= Beginning of Section =

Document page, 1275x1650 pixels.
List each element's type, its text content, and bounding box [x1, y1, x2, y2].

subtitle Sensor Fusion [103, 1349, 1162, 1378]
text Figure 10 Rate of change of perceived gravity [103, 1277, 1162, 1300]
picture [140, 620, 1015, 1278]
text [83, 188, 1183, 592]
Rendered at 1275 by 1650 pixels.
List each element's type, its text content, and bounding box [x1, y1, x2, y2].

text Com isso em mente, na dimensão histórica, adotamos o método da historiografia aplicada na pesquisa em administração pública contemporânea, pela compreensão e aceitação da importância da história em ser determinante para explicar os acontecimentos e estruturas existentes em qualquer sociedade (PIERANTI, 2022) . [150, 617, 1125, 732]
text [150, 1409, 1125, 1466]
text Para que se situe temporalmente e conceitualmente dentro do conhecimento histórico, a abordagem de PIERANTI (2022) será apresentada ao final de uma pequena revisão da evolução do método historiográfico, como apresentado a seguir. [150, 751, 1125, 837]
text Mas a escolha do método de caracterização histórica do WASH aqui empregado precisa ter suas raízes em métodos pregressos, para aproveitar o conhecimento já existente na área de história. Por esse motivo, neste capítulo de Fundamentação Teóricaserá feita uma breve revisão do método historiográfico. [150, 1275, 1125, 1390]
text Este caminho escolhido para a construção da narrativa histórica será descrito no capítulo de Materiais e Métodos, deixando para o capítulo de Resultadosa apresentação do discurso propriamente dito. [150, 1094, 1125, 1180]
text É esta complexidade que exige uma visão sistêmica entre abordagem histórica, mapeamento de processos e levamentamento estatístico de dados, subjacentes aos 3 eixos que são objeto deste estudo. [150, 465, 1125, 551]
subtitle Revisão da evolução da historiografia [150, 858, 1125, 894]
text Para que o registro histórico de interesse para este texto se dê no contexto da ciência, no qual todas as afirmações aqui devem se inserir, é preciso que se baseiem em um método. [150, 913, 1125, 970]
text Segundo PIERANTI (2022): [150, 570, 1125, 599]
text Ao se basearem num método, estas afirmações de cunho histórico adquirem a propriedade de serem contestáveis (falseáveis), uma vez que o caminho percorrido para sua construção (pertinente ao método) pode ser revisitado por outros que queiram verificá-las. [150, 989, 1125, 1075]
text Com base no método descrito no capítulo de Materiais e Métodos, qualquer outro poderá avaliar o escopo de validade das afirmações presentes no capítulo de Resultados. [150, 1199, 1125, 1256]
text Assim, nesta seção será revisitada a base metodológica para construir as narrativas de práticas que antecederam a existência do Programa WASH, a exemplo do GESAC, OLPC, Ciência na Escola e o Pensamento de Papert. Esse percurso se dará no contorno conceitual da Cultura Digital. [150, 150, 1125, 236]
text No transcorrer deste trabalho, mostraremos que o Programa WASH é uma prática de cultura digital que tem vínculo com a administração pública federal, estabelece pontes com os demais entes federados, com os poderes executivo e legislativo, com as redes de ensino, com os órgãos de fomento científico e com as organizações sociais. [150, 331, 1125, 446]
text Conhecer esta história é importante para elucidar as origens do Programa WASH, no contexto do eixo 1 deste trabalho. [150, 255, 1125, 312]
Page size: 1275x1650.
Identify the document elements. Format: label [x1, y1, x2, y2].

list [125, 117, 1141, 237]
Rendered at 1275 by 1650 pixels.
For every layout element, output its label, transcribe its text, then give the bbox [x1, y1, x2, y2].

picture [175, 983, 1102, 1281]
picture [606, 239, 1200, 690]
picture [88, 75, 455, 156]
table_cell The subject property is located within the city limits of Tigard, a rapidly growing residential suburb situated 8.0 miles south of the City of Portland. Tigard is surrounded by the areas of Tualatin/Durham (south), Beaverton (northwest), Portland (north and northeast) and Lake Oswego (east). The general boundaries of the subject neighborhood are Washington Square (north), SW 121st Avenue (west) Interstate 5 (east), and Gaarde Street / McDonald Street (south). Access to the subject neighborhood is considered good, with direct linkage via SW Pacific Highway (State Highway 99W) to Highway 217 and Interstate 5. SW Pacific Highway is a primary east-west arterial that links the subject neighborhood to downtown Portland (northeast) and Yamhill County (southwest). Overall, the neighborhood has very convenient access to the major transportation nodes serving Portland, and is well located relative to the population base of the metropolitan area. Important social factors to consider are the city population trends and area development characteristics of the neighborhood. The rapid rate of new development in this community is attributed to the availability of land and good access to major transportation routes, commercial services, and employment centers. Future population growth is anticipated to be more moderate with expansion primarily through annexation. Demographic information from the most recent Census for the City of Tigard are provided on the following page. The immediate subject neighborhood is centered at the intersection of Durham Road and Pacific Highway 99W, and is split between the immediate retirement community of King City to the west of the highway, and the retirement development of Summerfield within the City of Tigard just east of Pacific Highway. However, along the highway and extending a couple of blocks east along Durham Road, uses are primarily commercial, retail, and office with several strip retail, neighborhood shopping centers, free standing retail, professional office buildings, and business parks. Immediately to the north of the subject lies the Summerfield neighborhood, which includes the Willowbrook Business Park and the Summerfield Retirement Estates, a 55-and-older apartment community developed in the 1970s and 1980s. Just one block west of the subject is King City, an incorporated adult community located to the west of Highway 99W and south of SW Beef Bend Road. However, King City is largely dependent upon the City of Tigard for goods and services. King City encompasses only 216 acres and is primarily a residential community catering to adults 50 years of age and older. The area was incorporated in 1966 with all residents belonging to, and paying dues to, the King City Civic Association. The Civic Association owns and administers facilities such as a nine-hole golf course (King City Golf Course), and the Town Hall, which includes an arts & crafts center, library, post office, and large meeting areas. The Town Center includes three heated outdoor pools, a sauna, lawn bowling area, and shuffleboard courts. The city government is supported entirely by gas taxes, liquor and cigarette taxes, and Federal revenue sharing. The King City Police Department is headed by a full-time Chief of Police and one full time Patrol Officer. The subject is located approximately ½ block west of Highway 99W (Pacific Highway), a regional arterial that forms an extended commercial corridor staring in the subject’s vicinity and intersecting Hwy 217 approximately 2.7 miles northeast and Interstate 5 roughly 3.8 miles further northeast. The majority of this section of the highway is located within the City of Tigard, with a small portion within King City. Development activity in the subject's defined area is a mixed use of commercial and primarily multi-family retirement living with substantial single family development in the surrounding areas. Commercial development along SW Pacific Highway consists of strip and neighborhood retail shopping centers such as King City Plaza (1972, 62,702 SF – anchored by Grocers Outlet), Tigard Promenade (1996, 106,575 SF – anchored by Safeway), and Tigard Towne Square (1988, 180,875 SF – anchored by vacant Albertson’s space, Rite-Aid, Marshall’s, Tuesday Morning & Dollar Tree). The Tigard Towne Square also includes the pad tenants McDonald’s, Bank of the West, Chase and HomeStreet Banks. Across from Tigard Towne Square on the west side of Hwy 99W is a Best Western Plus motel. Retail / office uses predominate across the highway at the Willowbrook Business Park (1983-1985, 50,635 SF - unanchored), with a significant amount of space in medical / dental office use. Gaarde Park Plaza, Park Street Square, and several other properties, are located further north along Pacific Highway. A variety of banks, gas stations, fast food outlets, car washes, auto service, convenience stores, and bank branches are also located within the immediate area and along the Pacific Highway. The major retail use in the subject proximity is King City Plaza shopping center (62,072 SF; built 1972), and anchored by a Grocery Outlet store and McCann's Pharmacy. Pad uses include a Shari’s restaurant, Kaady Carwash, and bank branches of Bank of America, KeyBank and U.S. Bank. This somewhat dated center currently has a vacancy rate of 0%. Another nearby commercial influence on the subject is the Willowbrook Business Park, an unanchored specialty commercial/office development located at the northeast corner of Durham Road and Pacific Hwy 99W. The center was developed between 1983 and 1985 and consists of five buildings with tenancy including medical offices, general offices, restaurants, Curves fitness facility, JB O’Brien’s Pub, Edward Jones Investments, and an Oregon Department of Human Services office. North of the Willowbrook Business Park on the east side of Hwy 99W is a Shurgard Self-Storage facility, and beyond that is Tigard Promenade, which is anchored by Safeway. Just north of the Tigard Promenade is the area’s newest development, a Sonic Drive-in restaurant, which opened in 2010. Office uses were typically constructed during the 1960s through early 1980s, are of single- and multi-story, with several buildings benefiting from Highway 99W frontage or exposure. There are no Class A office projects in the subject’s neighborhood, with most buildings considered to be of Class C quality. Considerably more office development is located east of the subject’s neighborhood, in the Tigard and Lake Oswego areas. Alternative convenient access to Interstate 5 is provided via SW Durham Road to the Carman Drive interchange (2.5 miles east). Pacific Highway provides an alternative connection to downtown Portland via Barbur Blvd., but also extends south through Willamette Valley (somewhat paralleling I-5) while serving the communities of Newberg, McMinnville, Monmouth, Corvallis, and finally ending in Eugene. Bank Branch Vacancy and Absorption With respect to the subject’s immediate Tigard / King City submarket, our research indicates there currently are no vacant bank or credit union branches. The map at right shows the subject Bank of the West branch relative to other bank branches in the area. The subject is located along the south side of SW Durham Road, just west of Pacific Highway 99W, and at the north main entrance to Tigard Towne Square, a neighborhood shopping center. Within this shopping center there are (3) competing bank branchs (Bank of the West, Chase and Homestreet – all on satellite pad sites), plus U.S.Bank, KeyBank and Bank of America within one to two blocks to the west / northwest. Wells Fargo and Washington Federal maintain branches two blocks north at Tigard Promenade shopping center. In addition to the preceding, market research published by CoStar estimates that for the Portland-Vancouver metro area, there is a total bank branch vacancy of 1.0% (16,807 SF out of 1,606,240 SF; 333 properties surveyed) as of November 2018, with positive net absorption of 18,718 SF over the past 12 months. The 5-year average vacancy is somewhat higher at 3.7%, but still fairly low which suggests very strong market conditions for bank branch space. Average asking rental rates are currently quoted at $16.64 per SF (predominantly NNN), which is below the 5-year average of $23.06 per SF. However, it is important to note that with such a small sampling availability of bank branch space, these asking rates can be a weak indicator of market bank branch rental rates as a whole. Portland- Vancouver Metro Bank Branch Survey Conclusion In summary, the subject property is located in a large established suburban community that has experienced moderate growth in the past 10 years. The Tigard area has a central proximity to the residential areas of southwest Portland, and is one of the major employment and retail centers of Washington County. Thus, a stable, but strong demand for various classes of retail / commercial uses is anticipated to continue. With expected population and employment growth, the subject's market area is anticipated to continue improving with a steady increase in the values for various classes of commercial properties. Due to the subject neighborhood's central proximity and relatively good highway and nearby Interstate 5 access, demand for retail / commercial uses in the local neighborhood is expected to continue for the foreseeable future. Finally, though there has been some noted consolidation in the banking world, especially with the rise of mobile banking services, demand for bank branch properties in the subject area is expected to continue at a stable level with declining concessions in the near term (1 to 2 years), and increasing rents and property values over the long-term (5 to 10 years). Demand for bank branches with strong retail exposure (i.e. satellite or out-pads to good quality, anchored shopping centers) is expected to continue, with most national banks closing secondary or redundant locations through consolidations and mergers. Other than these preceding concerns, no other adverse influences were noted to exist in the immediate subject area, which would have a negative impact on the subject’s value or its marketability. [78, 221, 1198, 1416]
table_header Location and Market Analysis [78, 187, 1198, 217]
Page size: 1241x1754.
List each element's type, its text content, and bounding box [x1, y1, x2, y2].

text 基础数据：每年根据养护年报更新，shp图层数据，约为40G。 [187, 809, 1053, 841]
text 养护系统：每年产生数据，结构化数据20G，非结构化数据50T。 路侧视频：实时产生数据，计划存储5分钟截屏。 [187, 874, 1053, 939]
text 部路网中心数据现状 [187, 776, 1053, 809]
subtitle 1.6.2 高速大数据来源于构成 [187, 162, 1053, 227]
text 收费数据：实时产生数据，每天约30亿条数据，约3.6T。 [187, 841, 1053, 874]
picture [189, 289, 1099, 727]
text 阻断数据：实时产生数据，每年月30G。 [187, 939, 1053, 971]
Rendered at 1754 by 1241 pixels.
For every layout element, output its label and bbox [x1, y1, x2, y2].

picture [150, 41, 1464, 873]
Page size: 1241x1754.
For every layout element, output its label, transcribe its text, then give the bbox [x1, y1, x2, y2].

= End of Section =

Try it: Determine how many lines in the records include the word "subtitle", and reply with that number alone.

Task output: 3